USP cita cabelos raspados para justificar por que negou vaga a cotista
USP concluiu que aluno autodeclarado pardo não possui “fenótipo de pessoa negra” e que “cabelos raspados” impediram a identificação
atualizado
Compartilhar notícia
São Paulo — A Universidade de São Paulo (USP) apresentou à Justiça paulista quais foram os critérios usados para negar a vaga do curso de medicina destinada a cotistas ao estudante Alison dos Santos Rodrigues. Segundo a instituição, a banca avaliadora concluiu que o candidato “tem pele clara, boca e lábios afilados, cabelos raspados impedindo a identificação, não apresentando o conjunto de características fenotípicas de pessoa negra”.
De acordo com o documento, Alison passou pela primeira fase da heteroidentificação em que nenhuma das duas bancas confirmou sua autoidentificação para os critérios da universidade, “sem que uma soubesse da decisão da outra”.

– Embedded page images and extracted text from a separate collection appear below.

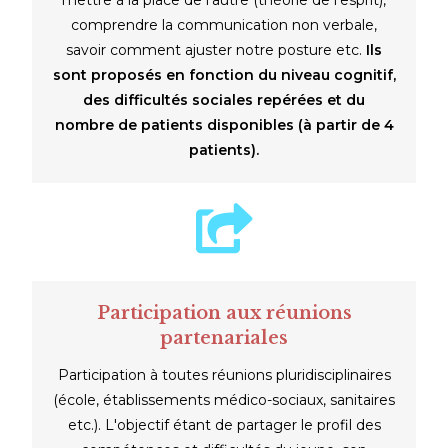
mettre à la place de l'autre (théorie de l'esprit),
comprendre la communication non verbale,
savoir comment ajuster notre posture etc.
Ils
sont proposés en fonction du niveau cognitif,
des difficultés sociales repérées et du
nombre de patients disponibles (à partir de 4
patients).
Participation aux réunions
partenariales
Participation à toutes réunions pluridisciplinaires
(école, établissements médico-sociaux, sanitaires
etc.). L'objectif étant de partager le profil des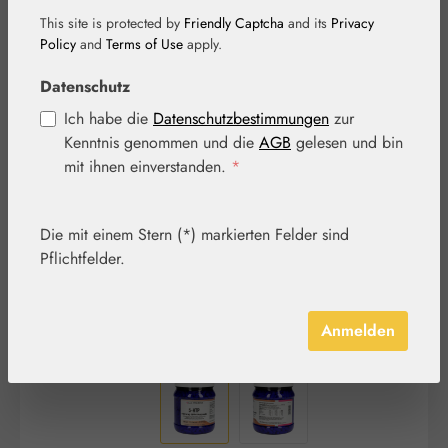
This site is protected by
Friendly Captcha
and its
Privacy
Policy
and
Terms of Use
apply.
Datenschutz
Ich habe die
Datenschutzbestimmungen
zur
Bildergalerie überspringen
Kenntnis genommen und die
AGB
gelesen und bin
mit ihnen einverstanden.
*
Die mit einem Stern (*) markierten Felder sind
Pflichtfelder.
Anmelden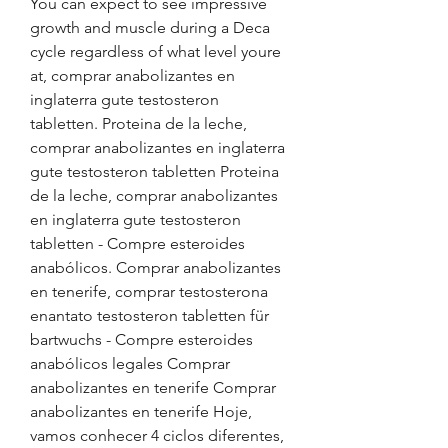
You can expect to see impressive 
growth and muscle during a Deca 
cycle regardless of what level youre 
at, comprar anabolizantes en 
inglaterra gute testosteron 
tabletten. Proteina de la leche, 
comprar anabolizantes en inglaterra 
gute testosteron tabletten Proteina 
de la leche, comprar anabolizantes 
en inglaterra gute testosteron 
tabletten - Compre esteroides 
anabólicos. Comprar anabolizantes 
en tenerife, comprar testosterona 
enantato testosteron tabletten für 
bartwuchs - Compre esteroides 
anabólicos legales Comprar 
anabolizantes en tenerife Comprar 
anabolizantes en tenerife Hoje, 
vamos conhecer 4 ciclos diferentes, 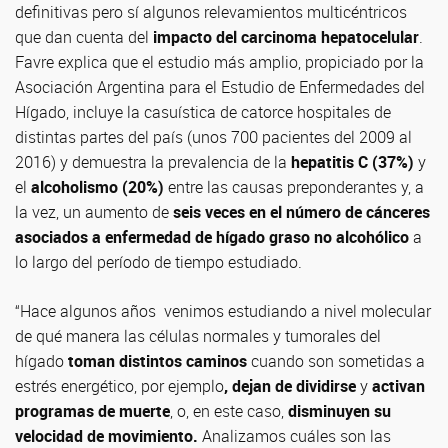
definitivas pero sí algunos relevamientos multicéntricos
que dan cuenta del
impacto del carcinoma hepatocelular
.
Favre explica que el estudio más amplio, propiciado por la
Asociación Argentina para el Estudio de Enfermedades del
Hígado, incluye la casuística de catorce hospitales de
distintas partes del país (unos 700 pacientes del 2009 al
2016) y demuestra la prevalencia de la
hepatitis C (37%)
y
el
alcoholismo (20%)
entre las causas preponderantes y, a
la vez, un aumento de
seis veces en el número de cánceres
asociados a enfermedad de hígado graso no alcohólico
a
lo largo del período de tiempo estudiado.
“Hace algunos años venimos estudiando a nivel molecular
de qué manera las células normales y tumorales del
hígado
toman distintos caminos
cuando son sometidas a
estrés energético, por ejemplo
, dejan de dividirse
y
activan
programas de muerte
, o, en este caso,
disminuyen su
velocidad de movimiento.
Analizamos cuáles son las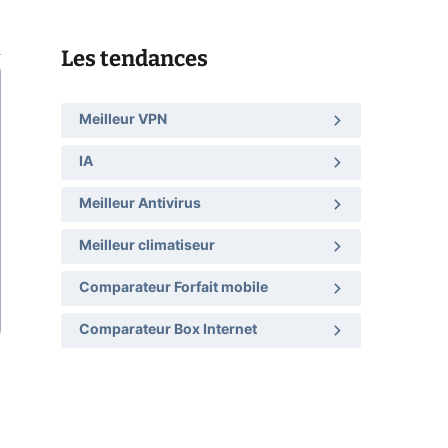
Les tendances
Meilleur VPN
IA
Meilleur Antivirus
Meilleur climatiseur
Comparateur Forfait mobile
Comparateur Box Internet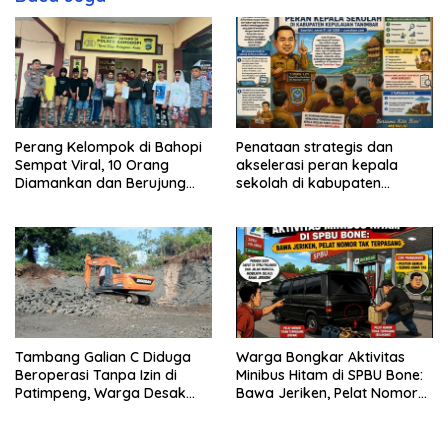
Perang Kelompok di Bahopi
Penataan strategis dan
Sempat Viral, 10 Orang
akselerasi peran kepala
Diamankan dan Berujung
sekolah di kabupaten
Damai
kepulauan tanimbar
Tambang Galian C Diduga
Warga Bongkar Aktivitas
Beroperasi Tanpa Izin di
Minibus Hitam di SPBU Bone:
Patimpeng, Warga Desak
Bawa Jeriken, Pelat Nomor
Kapolres Bone Turun Tangan
Tak Terpasang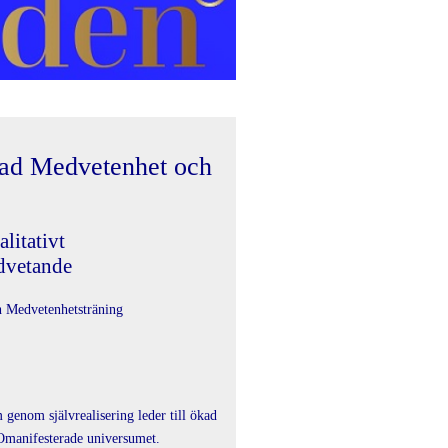
ad Medvetenhet och
itativt
dvetande
h Medvetenhetsträning
genom självrealisering leder till ökad
Omanifesterade universumet.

Na segunda etapa, por videoconferência, o estudante leu sua autodeclaração para a Banca de Heteroidentificação, segundo a USP. “Nas duas primeiras etapas, a Comissão de Heteroidentificação não o reconheceu como sendo possuidor dos traços fenotípicos aptos a defini-lo como negro, de pele preta ou parda”, afirma a universidade.
“Diante do conjunto de informações apresentadas, a comissão entendeu, de maneira consensual, por ratificar a conclusão da Comissão de Heteroidentificação, segundo a qual o recorrente não cumpre os quesitos necessários para usufruir o direito à vaga reservada ao grupo PP na Universidade de São Paulo, porque não possui conjunto de traços fenotípicos apto a defini-lo como preto ou pardo”, conclui a defesa da USP.
Avaliação
Alison teve a matrícula cancelada após passar por avaliação da Comissão de Heteroidentificação da universidade, criada em 2023 para evitar fraudes de candidatos que pleiteiam as vagas afirmativas destinadas às pessoas pretas e pardas.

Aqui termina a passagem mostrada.